Le film de la semaine : « Adieu Monsieur Haffmann » de Fred Cavayé 

Comment restituer à l’écran aujourd’hui le processus menant des citoyens ordinaires à la collaboration dans la France de Pétain, sous occupation allemande ? Depuis son premier long métrage en 2008 [« Pour elle »], Fred Cavayé conjugue des genres divers, du thriller au drame et à la comédie [« Le Jeu », 2016] mais c’est la première fois qu’il situe une fiction dans l’histoire récente, et douloureuse, de notre pays. Avec un objectif assumé : ‘traiter les salauds sous l’Occupation’ en faisant, selon ses termes, ‘un film de guerre en huis clos’. Aux antipodes de la libre adaptation de la nouvelle de Vercors, « Le Silence de la mer », le premier film de Jean-Pierre Melville sorti en 1949, mettant en lumière la résistance  imperturbable d’une jeune fille opposant son mutisme à la cour insistante d’un officier allemand, ‘amoureux ‘ de la culture française et installé dans la maison réquisitionnée que l’héroïne partage avec son vieil oncle. Plus de soixante après cette œuvre marquante, Fred Cavayé explore l’intimité forcée de trois personnages (Joseph Haffmann, joaillier, François Mercier son employé et Blanche épouse Mercier, ouvrière blanchisseuse) à Paris dans la période tragique où l’instauration d’un Etat collaborationniste, le renversement des valeurs républicaines et humanistes et la politique antisémite active de Vichy, prenant les devants de celle de l’occupant allemand, bouleversent de fond en comble le destin des protagonistes de « Adieu Monsieur Haffmmann ». Un film documenté et maîtrisé, qui donne à penser.

 

1941. Paris. Politique antisémite, pacte commercial et moral

 

Premiers plans intrigants centrés sur les jambes d’un homme qui marche au centre d’une rue pavée mais avec difficulté en raison d’un pied bot soutenu par un dispositif par dessus sa grosse chaussure. Il s’agit en fait de François Mercier (Gilles Lellouche, jeu troublant aux humeurs changeantes jusqu’à la veulerie) se rendant à son travail, la joaillerie Haffmann située sur les hauteurs de Montmartre. Joseph Haffmann (Daniel Auteuil, interprète impressionnant dans la sobriété et le retrait) y occupe un appartement aménagé au premier étage avec sa femme Hannah (Anne Coesens, présence sensible immédiate) et ses enfants.

 

L’incertitude subsiste encore alors quant aux conséquences concrètes sur le sort des Juifs après les premières décisions mises en place par Vichy (dès octobre 1940) créant une race juive, un statut des juifs et leur exclusion de la fonction publique, en particulier la justice et l’enseignement.
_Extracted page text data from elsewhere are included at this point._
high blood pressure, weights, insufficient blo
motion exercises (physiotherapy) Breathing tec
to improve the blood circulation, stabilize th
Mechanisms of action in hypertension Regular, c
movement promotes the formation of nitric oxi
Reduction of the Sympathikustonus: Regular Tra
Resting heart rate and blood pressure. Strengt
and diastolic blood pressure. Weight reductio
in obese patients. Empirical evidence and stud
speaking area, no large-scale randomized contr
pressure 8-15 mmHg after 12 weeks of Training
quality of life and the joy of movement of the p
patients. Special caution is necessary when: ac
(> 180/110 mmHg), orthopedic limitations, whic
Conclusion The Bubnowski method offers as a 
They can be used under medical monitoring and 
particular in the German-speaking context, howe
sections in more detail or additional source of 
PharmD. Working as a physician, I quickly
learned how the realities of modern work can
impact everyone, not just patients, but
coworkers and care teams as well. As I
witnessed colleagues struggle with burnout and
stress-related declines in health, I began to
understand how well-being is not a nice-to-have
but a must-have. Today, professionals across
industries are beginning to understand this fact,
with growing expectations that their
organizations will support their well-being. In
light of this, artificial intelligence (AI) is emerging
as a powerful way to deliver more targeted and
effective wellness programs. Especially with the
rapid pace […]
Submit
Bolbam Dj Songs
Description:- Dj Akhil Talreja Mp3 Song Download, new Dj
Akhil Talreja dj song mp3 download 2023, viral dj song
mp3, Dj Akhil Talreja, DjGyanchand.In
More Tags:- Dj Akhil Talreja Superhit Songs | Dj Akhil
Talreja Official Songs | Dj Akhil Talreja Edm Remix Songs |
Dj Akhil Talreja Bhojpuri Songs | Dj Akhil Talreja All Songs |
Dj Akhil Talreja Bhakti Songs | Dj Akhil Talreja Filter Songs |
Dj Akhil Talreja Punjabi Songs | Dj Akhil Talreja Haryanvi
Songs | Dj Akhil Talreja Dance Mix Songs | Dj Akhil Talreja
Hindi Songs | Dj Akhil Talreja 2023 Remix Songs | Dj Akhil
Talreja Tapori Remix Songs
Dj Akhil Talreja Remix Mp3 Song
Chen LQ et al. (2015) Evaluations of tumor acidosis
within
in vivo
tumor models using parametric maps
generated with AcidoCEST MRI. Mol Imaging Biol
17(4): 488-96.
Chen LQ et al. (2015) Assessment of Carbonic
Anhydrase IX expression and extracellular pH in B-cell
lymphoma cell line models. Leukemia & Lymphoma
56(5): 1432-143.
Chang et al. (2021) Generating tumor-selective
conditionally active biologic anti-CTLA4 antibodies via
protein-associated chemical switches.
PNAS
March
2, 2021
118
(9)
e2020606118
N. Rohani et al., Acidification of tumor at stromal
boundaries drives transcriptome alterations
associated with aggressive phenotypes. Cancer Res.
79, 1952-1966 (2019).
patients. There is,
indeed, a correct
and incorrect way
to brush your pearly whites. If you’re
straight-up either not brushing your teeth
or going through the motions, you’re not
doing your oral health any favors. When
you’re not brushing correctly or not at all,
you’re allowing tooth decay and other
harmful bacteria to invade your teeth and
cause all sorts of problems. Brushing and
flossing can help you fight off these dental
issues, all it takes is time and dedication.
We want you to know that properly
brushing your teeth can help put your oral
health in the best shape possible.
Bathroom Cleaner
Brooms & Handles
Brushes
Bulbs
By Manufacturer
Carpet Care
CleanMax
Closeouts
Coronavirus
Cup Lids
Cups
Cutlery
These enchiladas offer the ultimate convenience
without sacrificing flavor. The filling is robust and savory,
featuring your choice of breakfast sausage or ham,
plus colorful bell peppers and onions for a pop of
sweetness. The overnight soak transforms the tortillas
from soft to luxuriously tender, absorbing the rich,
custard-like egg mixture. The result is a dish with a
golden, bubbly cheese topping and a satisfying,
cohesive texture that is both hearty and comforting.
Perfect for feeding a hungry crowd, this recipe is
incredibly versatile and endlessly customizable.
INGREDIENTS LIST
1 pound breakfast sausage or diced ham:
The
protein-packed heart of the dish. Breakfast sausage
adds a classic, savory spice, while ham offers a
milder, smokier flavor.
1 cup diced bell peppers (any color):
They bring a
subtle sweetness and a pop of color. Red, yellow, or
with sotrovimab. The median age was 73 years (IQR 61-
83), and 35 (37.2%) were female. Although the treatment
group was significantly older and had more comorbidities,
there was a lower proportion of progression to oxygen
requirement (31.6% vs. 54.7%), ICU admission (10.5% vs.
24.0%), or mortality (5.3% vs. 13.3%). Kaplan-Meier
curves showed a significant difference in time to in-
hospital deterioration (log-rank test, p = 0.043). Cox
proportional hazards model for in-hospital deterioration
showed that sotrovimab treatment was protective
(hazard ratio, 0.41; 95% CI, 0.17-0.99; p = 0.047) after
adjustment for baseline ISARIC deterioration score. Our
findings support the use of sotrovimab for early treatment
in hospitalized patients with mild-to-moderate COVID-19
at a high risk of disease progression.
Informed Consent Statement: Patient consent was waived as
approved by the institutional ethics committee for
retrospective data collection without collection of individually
C’est également le Maréchal Pétain qui ajoute, de sa main, au projet de loi d’interdire aux Juifs français,  les sièges ‘dans toute assemblée issue de l’élection’. Après la loi autorisant l’internement des Juifs étrangers, la loi du 7 octobre 40 décrète la dénaturalisation des Juifs d’Algérie. En juin 41, c’est encore le Maréchal Pétain qui exige que ‘les descendants des Juifs nés français ou naturalisés avant 1860’ soient inclus dans la loi qui durcit le statut des Juifs et leur exclusion de la Nation.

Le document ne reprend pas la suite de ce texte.